The picture we get in the New Testament is that God has to open our eyes to the Scriptures to see in them the mysteries of the kingdom, and this is not something that comes from greater study but an actual encounter – an etching of God’s truth on pages of the heart that leads to a life of humble and faithful obedience.
Study, I can tell you both from the Bible and from personal experience, has a devastating tendency to create pride and self-satisfaction and turn you from the very path of lived-out suffering and redemption that you need to walk to have God’s words written on your heart.
You will never learn to fish until you fish. You can read every book about fishing. You can learn the history of fishing. You can learn everything about the equipment. You can learn about great fishermen through history. All of that could possibly help you in fishing or increase your enjoyment of it. You might even glean a helpful thing or two from it. And that knowledge would certainly be useful if someone were going around teaching about those topics and was full of crap and needed correction.
But none of that – NONE OF THAT – is fishing, and you will never be a good or even passable fisherman unless you are fishing. And the funny bit is someone who doesn’t know the first academic fact about fishing can be an awesome fisherman. There is no correlation between how much you know about fishing, and how much you know fishing.
When I look at the history of the Church in the world, it’s hard to come away from that believing that God’s primary concern is that everyone understand the Bible thoroughly and in the same way. And if you believe there was a time when everyone did understand the Bible thoroughly and in the same way and we’ve gradually drifted from that, or if you believe we’re getting closer and closer to that ideal – well, you’re both wrong.
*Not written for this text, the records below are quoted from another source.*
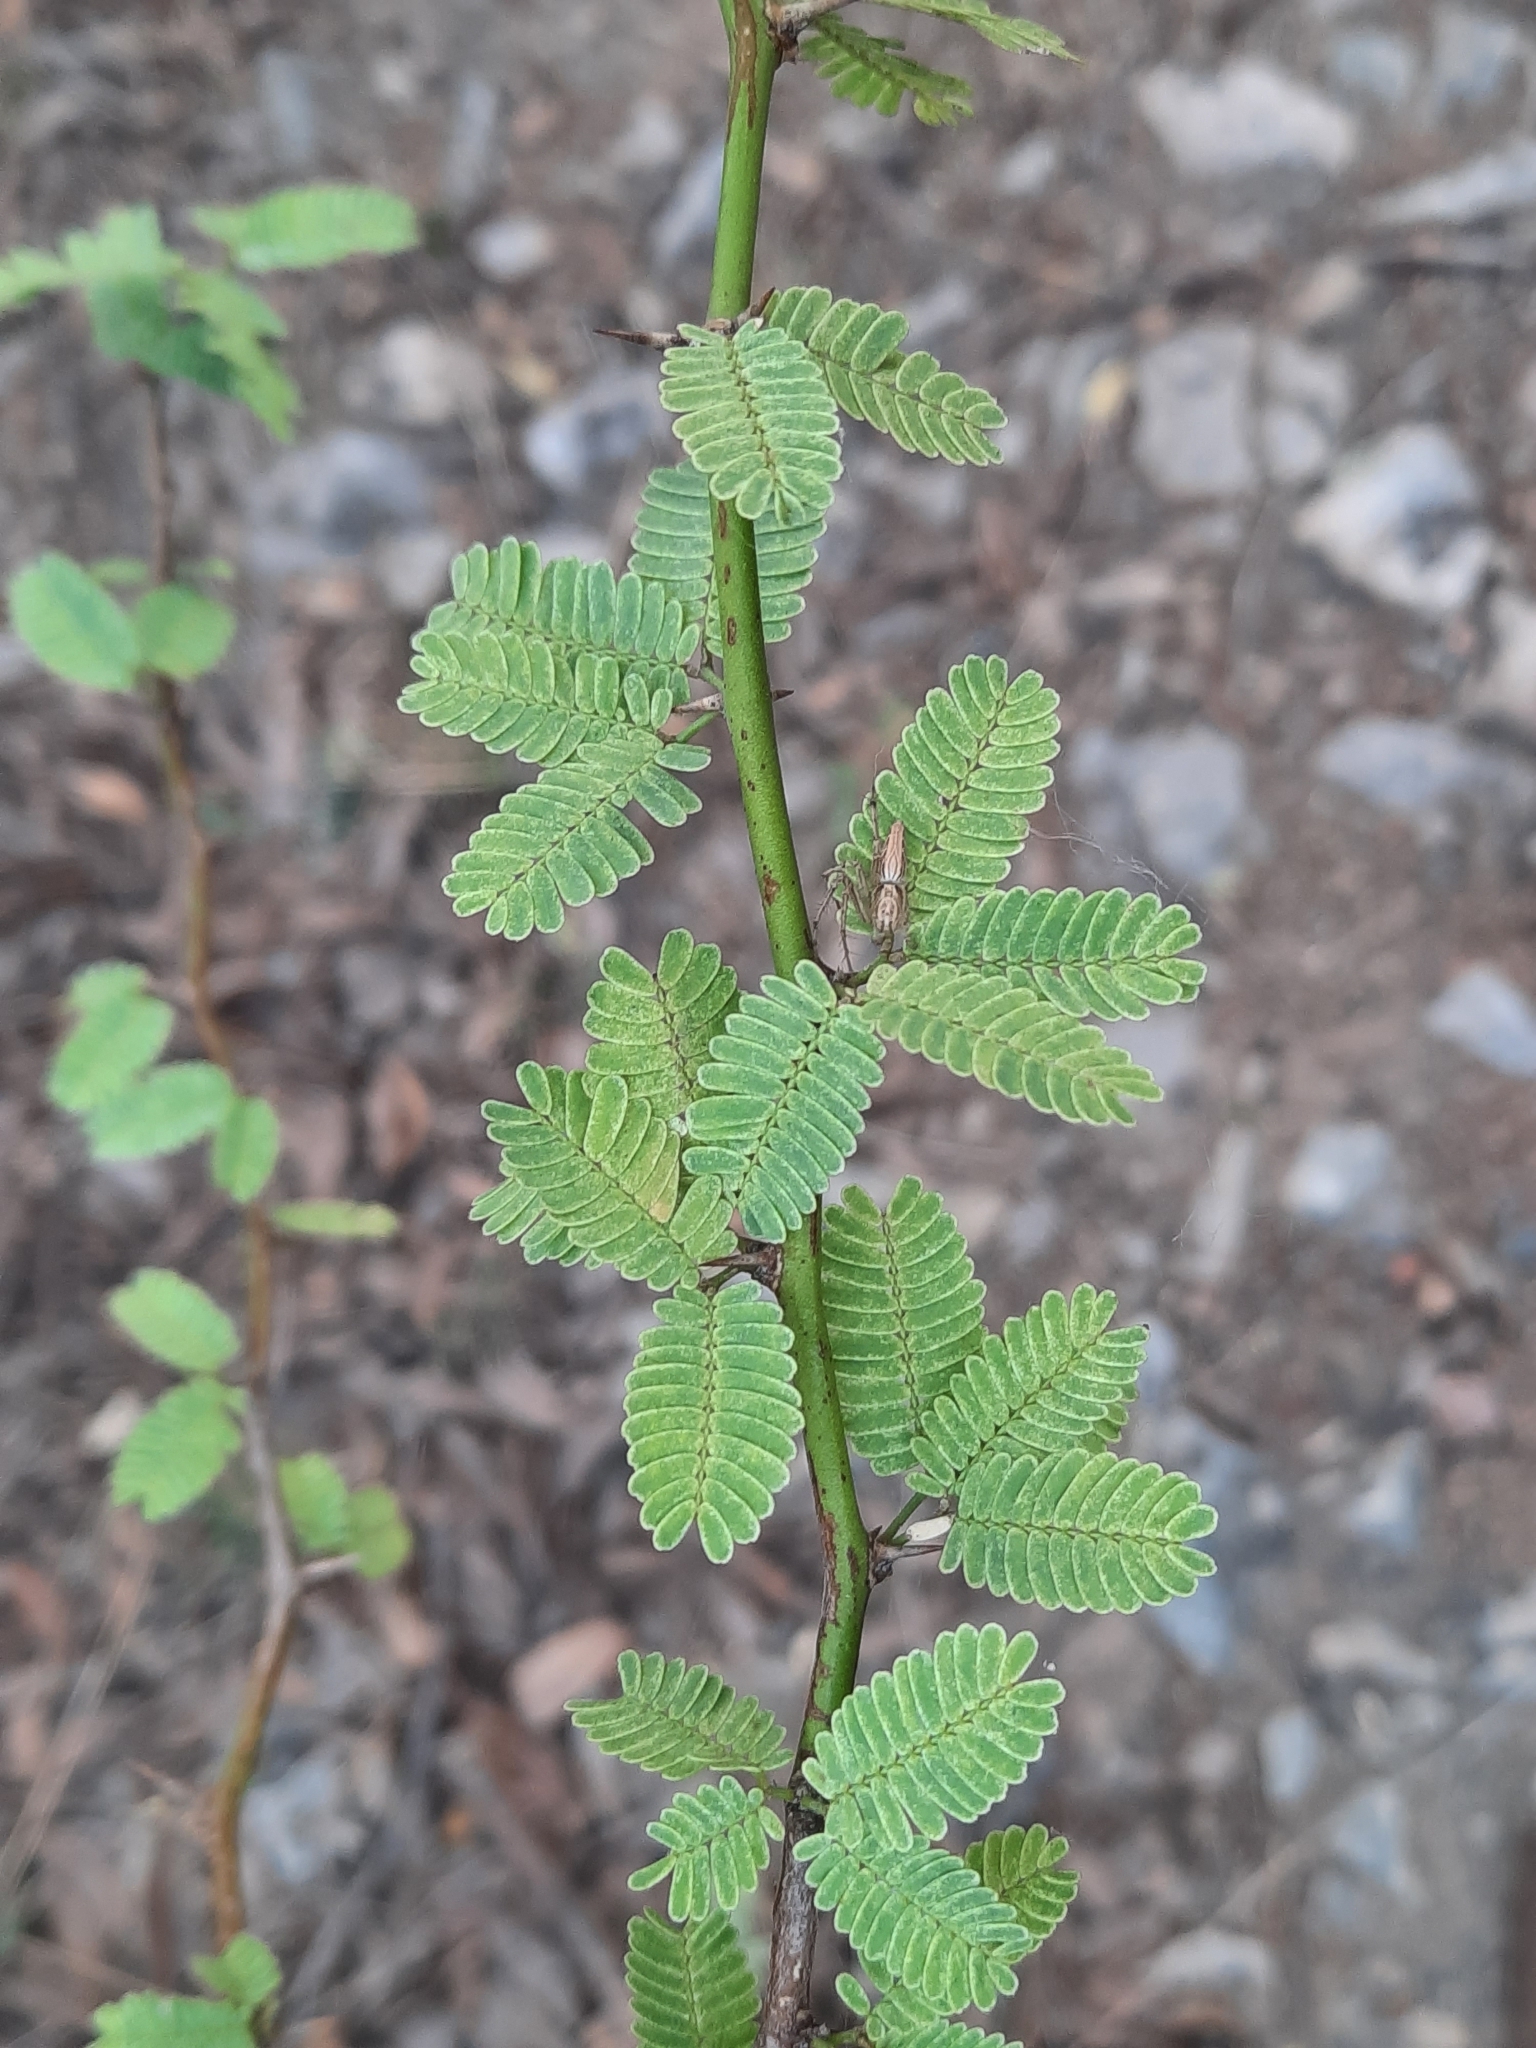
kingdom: Plantae
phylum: Tracheophyta
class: Magnoliopsida
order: Fabales
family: Fabaceae
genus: Prosopis
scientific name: Prosopis juliflora
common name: Mesquite
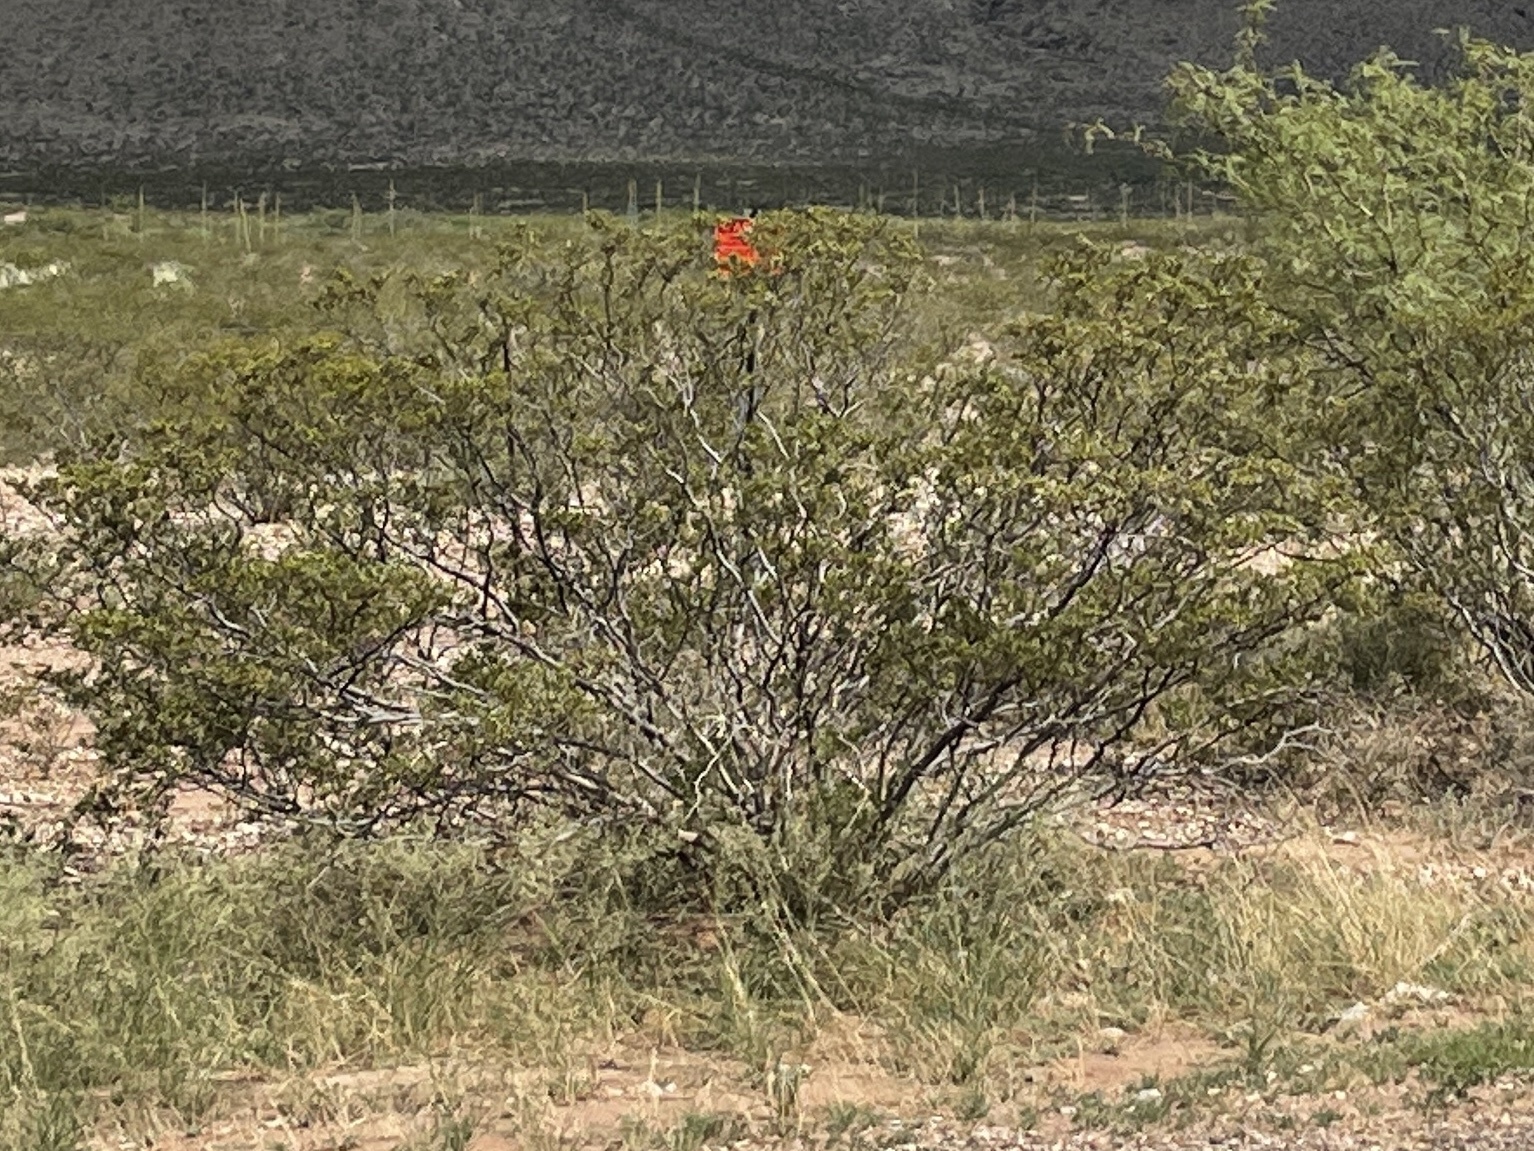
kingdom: Plantae
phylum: Tracheophyta
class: Magnoliopsida
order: Zygophyllales
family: Zygophyllaceae
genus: Larrea
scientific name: Larrea tridentata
It may very well be that God’s desire is not increased knowledge of a book, but that He is known and His people look like Him and the world look like He intended – one that runs off the engine of love because God is love. Insofar as biblical knowledge helps that project, that knowledge is good and useful. But the life of the ages is not found in the Scriptures; that life is found in Jesus and the Scriptures testify to him.
None of this should be taken as a rant against the intellect or a greater understanding of the Bible. Like I said, this is kind of a lot of what I’ve got and I don’t want to waste it, and I regularly think about how I could help bring God’s great vision for the world to pass by using it.
But, people of God, we were not called out of the world to increase Bible study. “Biblical teaching” is not what your congregation was designed to produce in your community. You were designed to produce embodied acts of love and forgiveness, examples that Christ can save sinners and is still saving them, calling them from one world into another one that exists in its very midst in the here and now. Calling them with your voice. Healing them with your hands and prayers. Alleviating their poverty with your money and your time. Setting them free from self-destructive lives with your example and, yes, your teaching – pointing them to the one who will ultimately set all things to rights and is setting them to rights as we speak.
Maybe the answer to being the people we need to be has more to do with emulating the people who are those things and less to do with reading more books about those things.